TASK DESCRIPTION
Turn the text of every row into a numbered list with one item per line, omitting blank lines.
↓
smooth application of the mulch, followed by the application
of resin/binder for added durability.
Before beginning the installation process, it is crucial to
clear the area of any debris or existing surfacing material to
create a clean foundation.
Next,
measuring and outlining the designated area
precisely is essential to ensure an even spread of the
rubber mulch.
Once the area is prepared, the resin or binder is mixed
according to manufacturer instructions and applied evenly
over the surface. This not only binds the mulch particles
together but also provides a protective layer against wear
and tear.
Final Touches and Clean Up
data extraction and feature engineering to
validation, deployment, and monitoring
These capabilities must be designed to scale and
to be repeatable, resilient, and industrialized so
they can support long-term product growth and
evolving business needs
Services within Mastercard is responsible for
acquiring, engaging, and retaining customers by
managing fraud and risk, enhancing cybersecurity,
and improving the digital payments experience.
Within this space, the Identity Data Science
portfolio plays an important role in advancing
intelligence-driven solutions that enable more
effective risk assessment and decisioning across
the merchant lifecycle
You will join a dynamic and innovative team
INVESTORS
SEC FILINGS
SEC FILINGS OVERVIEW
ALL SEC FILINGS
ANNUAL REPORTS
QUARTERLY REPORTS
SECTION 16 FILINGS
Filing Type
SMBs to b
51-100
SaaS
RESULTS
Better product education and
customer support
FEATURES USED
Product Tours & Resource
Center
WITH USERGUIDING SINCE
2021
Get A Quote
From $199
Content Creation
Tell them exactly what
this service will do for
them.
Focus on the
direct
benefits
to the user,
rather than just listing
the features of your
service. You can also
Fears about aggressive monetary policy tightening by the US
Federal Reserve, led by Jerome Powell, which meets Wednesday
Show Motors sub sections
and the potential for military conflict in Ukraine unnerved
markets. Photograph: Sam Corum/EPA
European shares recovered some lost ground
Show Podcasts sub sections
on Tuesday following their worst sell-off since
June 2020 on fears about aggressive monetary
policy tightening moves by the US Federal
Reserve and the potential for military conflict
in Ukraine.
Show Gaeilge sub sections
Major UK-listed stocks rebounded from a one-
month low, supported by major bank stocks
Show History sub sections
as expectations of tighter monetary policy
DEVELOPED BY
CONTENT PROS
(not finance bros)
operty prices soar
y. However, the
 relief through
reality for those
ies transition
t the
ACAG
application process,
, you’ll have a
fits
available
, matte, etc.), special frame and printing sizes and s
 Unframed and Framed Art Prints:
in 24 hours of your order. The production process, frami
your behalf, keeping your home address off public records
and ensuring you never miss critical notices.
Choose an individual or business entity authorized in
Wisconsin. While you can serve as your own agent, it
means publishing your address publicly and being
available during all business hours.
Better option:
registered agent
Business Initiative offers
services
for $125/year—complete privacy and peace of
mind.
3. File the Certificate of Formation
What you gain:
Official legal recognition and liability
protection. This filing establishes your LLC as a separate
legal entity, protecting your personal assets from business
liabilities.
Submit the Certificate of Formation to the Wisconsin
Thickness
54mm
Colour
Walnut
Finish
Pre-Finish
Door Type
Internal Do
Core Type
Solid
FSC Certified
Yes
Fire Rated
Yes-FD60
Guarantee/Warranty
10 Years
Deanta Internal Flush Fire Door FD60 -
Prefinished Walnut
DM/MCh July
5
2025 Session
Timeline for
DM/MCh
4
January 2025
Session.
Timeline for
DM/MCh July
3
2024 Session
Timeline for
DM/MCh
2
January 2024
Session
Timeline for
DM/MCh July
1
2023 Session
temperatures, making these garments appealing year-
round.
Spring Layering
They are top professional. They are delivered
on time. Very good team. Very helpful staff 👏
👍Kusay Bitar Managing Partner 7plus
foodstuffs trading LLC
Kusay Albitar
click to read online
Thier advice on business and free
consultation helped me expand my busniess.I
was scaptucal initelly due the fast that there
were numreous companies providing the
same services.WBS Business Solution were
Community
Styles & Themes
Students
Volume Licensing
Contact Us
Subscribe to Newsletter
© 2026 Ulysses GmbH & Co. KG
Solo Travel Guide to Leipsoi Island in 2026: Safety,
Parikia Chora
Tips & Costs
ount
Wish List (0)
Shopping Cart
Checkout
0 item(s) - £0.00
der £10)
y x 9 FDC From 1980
↑
RESULT OF THIS EXERCISE
1. smooth application of the mulch, followed by the application
2. of resin/binder for added durability.
3. Before beginning the installation process, it is crucial to
4. clear the area of any debris or existing surfacing material to
5. create a clean foundation.
6. Next,
7. measuring and outlining the designated area
8. precisely is essential to ensure an even spread of the
9. rubber mulch.
10. Once the area is prepared, the resin or binder is mixed
11. according to manufacturer instructions and applied evenly
12. over the surface. This not only binds the mulch particles
13. together but also provides a protective layer against wear
14. and tear.
15. Final Touches and Clean Up
16. data extraction and feature engineering to
17. validation, deployment, and monitoring
18. These capabilities must be designed to scale and
19. to be repeatable, resilient, and industrialized so
20. they can support long-term product growth and
21. evolving business needs
22. Services within Mastercard is responsible for
23. acquiring, engaging, and retaining customers by
24. managing fraud and risk, enhancing cybersecurity,
25. and improving the digital payments experience.
26. Within this space, the Identity Data Science
27. portfolio plays an important role in advancing
28. intelligence-driven solutions that enable more
29. effective risk assessment and decisioning across
30. the merchant lifecycle
31. You will join a dynamic and innovative team
32. INVESTORS
33. SEC FILINGS
34. SEC FILINGS OVERVIEW
35. ALL SEC FILINGS
36. ANNUAL REPORTS
37. QUARTERLY REPORTS
38. SECTION 16 FILINGS
39. Filing Type
40. SMBs to b
41. 51-100
42. SaaS
43. RESULTS
44. Better product education and
45. customer support
46. FEATURES USED
47. Product Tours & Resource
48. Center
49. WITH USERGUIDING SINCE
50. 2021
51. Get A Quote
52. From $199
53. Content Creation
54. Tell them exactly what
55. this service will do for
56. them.
57. Focus on the
58. direct
59. benefits
60. to the user,
61. rather than just listing
62. the features of your
63. service. You can also
64. Fears about aggressive monetary policy tightening by the US
65. Federal Reserve, led by Jerome Powell, which meets Wednesday
66. Show Motors sub sections
67. and the potential for military conflict in Ukraine unnerved
68. markets. Photograph: Sam Corum/EPA
69. European shares recovered some lost ground
70. Show Podcasts sub sections
71. on Tuesday following their worst sell-off since
72. June 2020 on fears about aggressive monetary
73. policy tightening moves by the US Federal
74. Reserve and the potential for military conflict
75. in Ukraine.
76. Show Gaeilge sub sections
77. Major UK-listed stocks rebounded from a one-
78. month low, supported by major bank stocks
79. Show History sub sections
80. as expectations of tighter monetary policy
81. DEVELOPED BY
82. CONTENT PROS
83. (not finance bros)
84. operty prices soar
85. y. However, the
86.  relief through
87. reality for those
88. ies transition
89. t the
90. ACAG
91. application process,
92. , you’ll have a
93. fits
94. available
95. , matte, etc.), special frame and printing sizes and s
96.  Unframed and Framed Art Prints:
97. in 24 hours of your order. The production process, frami
98. your behalf, keeping your home address off public records
99. and ensuring you never miss critical notices.
100. Choose an individual or business entity authorized in
101. Wisconsin. While you can serve as your own agent, it
102. means publishing your address publicly and being
103. available during all business hours.
104. Better option:
105. registered agent
106. Business Initiative offers
107. services
108. for $125/year—complete privacy and peace of
109. mind.
110. 3. File the Certificate of Formation
111. What you gain:
112. Official legal recognition and liability
113. protection. This filing establishes your LLC as a separate
114. legal entity, protecting your personal assets from business
115. liabilities.
116. Submit the Certificate of Formation to the Wisconsin
117. Thickness
118. 54mm
119. Colour
120. Walnut
121. Finish
122. Pre-Finish
123. Door Type
124. Internal Do
125. Core Type
126. Solid
127. FSC Certified
128. Yes
129. Fire Rated
130. Yes-FD60
131. Guarantee/Warranty
132. 10 Years
133. Deanta Internal Flush Fire Door FD60 -
134. Prefinished Walnut
135. DM/MCh July
136. 5
137. 2025 Session
138. Timeline for
139. DM/MCh
140. 4
141. January 2025
142. Session.
143. Timeline for
144. DM/MCh July
145. 3
146. 2024 Session
147. Timeline for
148. DM/MCh
149. 2
150. January 2024
151. Session
152. Timeline for
153. DM/MCh July
154. 1
155. 2023 Session
156. temperatures, making these garments appealing year-
157. round.
158. Spring Layering
159. They are top professional. They are delivered
160. on time. Very good team. Very helpful staff 👏
161. 👍Kusay Bitar Managing Partner 7plus
162. foodstuffs trading LLC
163. Kusay Albitar
164. click to read online
165. Thier advice on business and free
166. consultation helped me expand my busniess.I
167. was scaptucal initelly due the fast that there
168. were numreous companies providing the
169. same services.WBS Business Solution were
170. Community
171. Styles & Themes
172. Students
173. Volume Licensing
174. Contact Us
175. Subscribe to Newsletter
176. © 2026 Ulysses GmbH & Co. KG
177. Solo Travel Guide to Leipsoi Island in 2026: Safety,
178. Parikia Chora
179. Tips & Costs
180. ount
181. Wish List (0)
182. Shopping Cart
183. Checkout
184. 0 item(s) - £0.00
185. der £10)
186. y x 9 FDC From 1980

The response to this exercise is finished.